ラジャ様のバリ舞踊には感謝しかない。私も、おそらくジャッジも、パリ舞踊を見たことなくて、何が正しいかの基準がわからないから踊りのうまさだったりは判断することができないのだけど、とにかくすごく神聖なものを今見ているのではないか、と感じさせられる荘厳なステージでした。アメリカ版では自分以外にアジアのルーツを持つクイーンが優勝していなくて、こういう機会にアジアの文化を見せるのが使命のようなもの、と語ってくれて、本当同じアジア(くくりが大きい)の人間としてすごく意味のあるパフォーマンスだったと思います。お父様もお母様も誇らしく思っているだろうな…

ヴィヴィアンは、あれ、生歌だったのかな??生歌の時は右上に「生歌です!」って書いておいて欲しい(エスパーニャs2で導入された画期的なシステム)リップシンクやってる人たちと同じようなアプローチでも、生歌でやってるならそりゃ難易度が違って高得点やないかい〜!すごくサラッと難しいことをなんでもないことかのようにやってくる感じがこのシーズンのヴィヴィアンの凄さでしたが、それを最後まで貫き通したなぁと思います。あとメイクがめちゃいい、アイメイク真似したい。

そしてモネ…!モネ、あなたこんなすごい隠し玉持ってたの!?ドラァグレースではオペラは評価されないと思っていた、と言っていたけど(確かに御大がバレエは退屈って言ったりとか、コンテンポラリーダンスを低評価したりとか、そう思っちゃうような土壌は多々あるのだけど…)この頂上決戦の最高の場で、最高の技術を披露してくれたらそりゃみんな評価するでしょ…!ほとんどの人が自分が王者になった所以である魅力を出して勝負に来てる中で、こんなこともできる、という新しいものを見せてくれるなんて、本当にすごいことだなぁと思います。
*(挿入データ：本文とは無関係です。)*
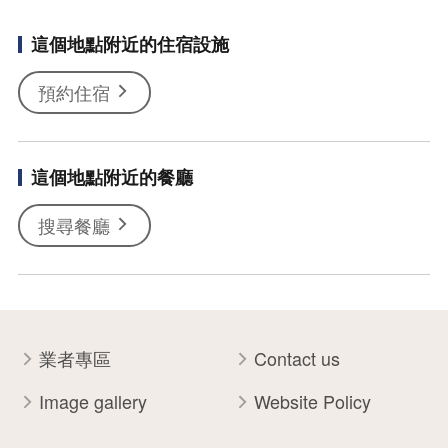
這個地點附近的住宿設施
預約住宿
這個地點附近的餐廳
搜尋餐廳
業者專區
Contact us
Image gallery
Website Policy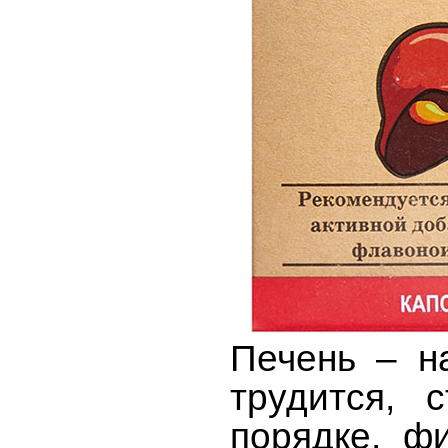
Печень – н
трудится, 
порядке, ф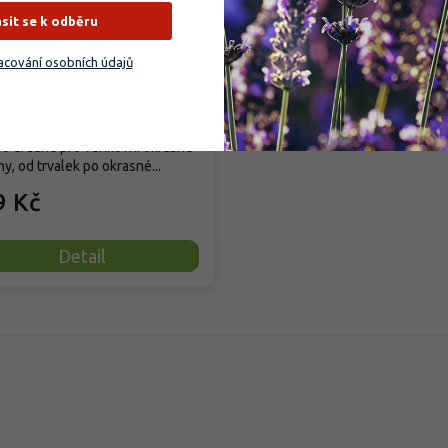
ásit se k odběru
cování osobních údajů
rodáno
ové organické granulované
vo určené pro venkovní okrasné
ny, od trvalek po okrasné...
9 Kč
Detail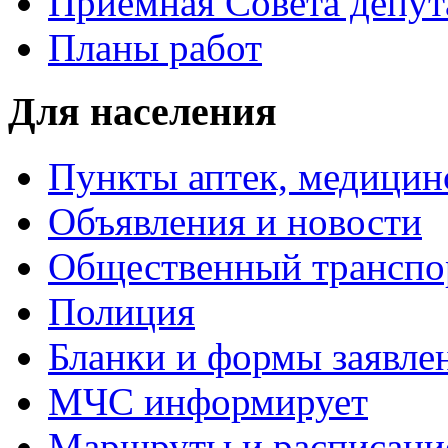
Приемная Совета депут
Планы работ
Для населения
Пункты аптек, медици
Объявления и новости
Общественный транспо
Полиция
Бланки и формы заявле
МЧС информирует
Маршруты и расписание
重ね重ね、誰も一瞬もしくじらない最高のタレントショーを見せられて順位をつけろっていうこと自体が難しいと思うし、好みで決めるしかないんじゃないかなぁと思う、毎週言ってたけど。私がトップを選ぶなら…リップシンク部門からシェイかイヴィ、リップシンク以外部門からラジャ様かモネかなぁ…という感じなので今回のトップ自体には納得しています。トップにも納得してるし、二人のリップシンクは最高に良かったし、二人がファイナリストになることにも納得してるの、だけど…!
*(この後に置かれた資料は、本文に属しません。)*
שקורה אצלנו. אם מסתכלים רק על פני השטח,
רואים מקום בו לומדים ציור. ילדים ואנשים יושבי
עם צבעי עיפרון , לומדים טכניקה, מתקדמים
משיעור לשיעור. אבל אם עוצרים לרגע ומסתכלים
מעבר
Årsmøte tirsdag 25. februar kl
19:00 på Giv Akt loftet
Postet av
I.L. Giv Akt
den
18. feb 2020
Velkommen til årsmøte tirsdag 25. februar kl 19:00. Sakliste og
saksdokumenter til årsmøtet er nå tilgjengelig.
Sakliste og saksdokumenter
モネが星5つで単独首位に躍り出て、星4つになったシェイとジンクスがファイナル進出を決めて、あと一人…というところで、星3つのジェイダとトリニティのどちらかを、トップのモネが決めてっていうのがもう残酷すぎて!告げられた瞬間にジェイダが結果が分かってしまっている顔をしてるのが切なくて…だって謎の同盟もあるしさ、AS4ダブルウィナーの絆もあるしさ、そりゃモネはトリニティ選ぶよね、っていうのが明らかでしんどかったです。なんかそれこそ、ジェイダの持ってる星のうちの一つは貰った星だから割引換算するよって冷静に計算されたりとか、はたまたリップシンクかどっちのお尻がかわいいか対決でガチンコ勝負して決める方がすっきりするんじゃないかなぁと…
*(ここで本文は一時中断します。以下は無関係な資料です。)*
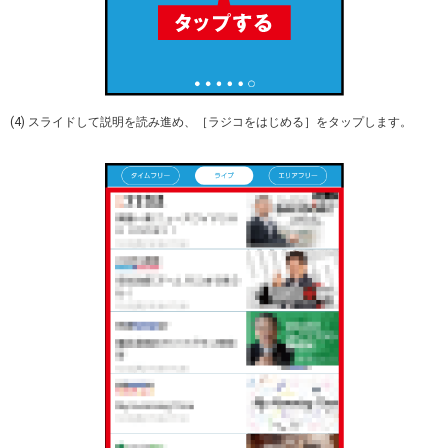
(4) スライドして説明を読み進め、［ラジコをはじめる］をタップします。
なんだかこの回の冒頭で、星1つだからもう無理かな〜って言ってるシェイのことを「まだ何があるか分からないじゃん、だってドラァグレースだもん」ってジェイダがめちゃめちゃ励ましてたんですね、そういうのもこの展開の伏線だったのかなぁなんて思うと本当に切ない!このAS7、みんなに活躍してもらいたいと思ってるけど、パンデミック下のs12でひたすら頑張ったジェイダが報われる事が私の中でプライオリティ高かったので、そんなジェイダがなんとも言えない表情でいるのを見たくなかったなぁ〜…もっと大事に扱っておくれ…!


そして最後の一捻りの発表…!ファイナリスト4人に選ばれなかった4人についても別立てのリップシンクトーナメントをやるよ!ということで…あらーそうなの…そうなの…いいんだけど…

なんか、ファイナリストになれなかった4人が次回観客として蚊帳の外で過ごす、というのがとても勿体無いというのはよく分かるし、その4人のもう一活躍を見られるのが嬉しいという気持ちもあるのだけど…シンプルに、順位付けすると1〜4位のトーナメントと5〜8位のトーナメントがあるって事でしょ?それで1位と5位に賞金が出るって事でしょ?それって…2位から4位の人が一番報われなくない…?そんなことない?お金にこだわりすぎ?えっ私の年収低すぎ?


…でもオルスタって、オリジナルシーズンみたいに番組を見続けることによって魅力がどんどん明らかになってきてこの人が好き!って気持ちが育っていく感じより(もちろん新たな魅力を感じて好きが深まったり増えたりする事はあると思うけど)もともと好きで応援してるクイーンが出て、その勝利を望んで見続けるみたいな性質の方が大きいと思うので、最後の最後まで自分が一番好きなクイーンのチームで居続けられる構造なのはすごくいいと思うんですよね。例えば応援してたクイーンがファイナリストになれなかったからって、無理にファイナリストクイーンの中からチームを決めなくても、そのまま応援してたクイーンを推し続ければ良いというのはとても平和だし、なんなら2トーナメント分推しクイーンを決められるので、楽しいのかもしれない…?そう考えるとちょっとポジティブになってきました。

ファイナリスト4人は、やっぱりこのシーズン通して良かった人がこのシーズンのウィナーとして讃えられるのが一番しっくりくると思うので、ジンクスが勝つのが一番平和だと思ってるんですが、むしろファイナリスト「じゃないほう」クイーンの誰が勝つかを考えるのがウキウキするかもしれません。今回切ない顔をしてたジェイダには絶対ニコニコハッピーで帰って欲しいし、隔離された長期間の撮影で体が本調子でない日もあっただろうにずっと高い水準のパフォーマンスを見せてくれたイヴィも報われて欲しいし、BBC制作で賞金の出ないシーズンを制したヴィヴィアンにはアメリカンマネーを少しでも多く持ち帰って欲しいし、ラジャ様の頭にはできるだけゴージャスな王冠を被らせてカッカラカッカッカーウさせてあげたいし…なんだか楽しくなってきたぞ。

なんだかんだで最高のクイーンが揃ったこのオールウィナーズシーズン、最後のリップシンクバトルも絶対ハイレベルなものを見せてもらえるのは間違いないので、見応えのあるフィナーレを期待しています。制作に作意を感じたり多少不信感があっても、結局のところクイーンたちの魅力がきっとカバーできるんだろうなぁと信じて、来週のフィナーレに臨みたいと思います!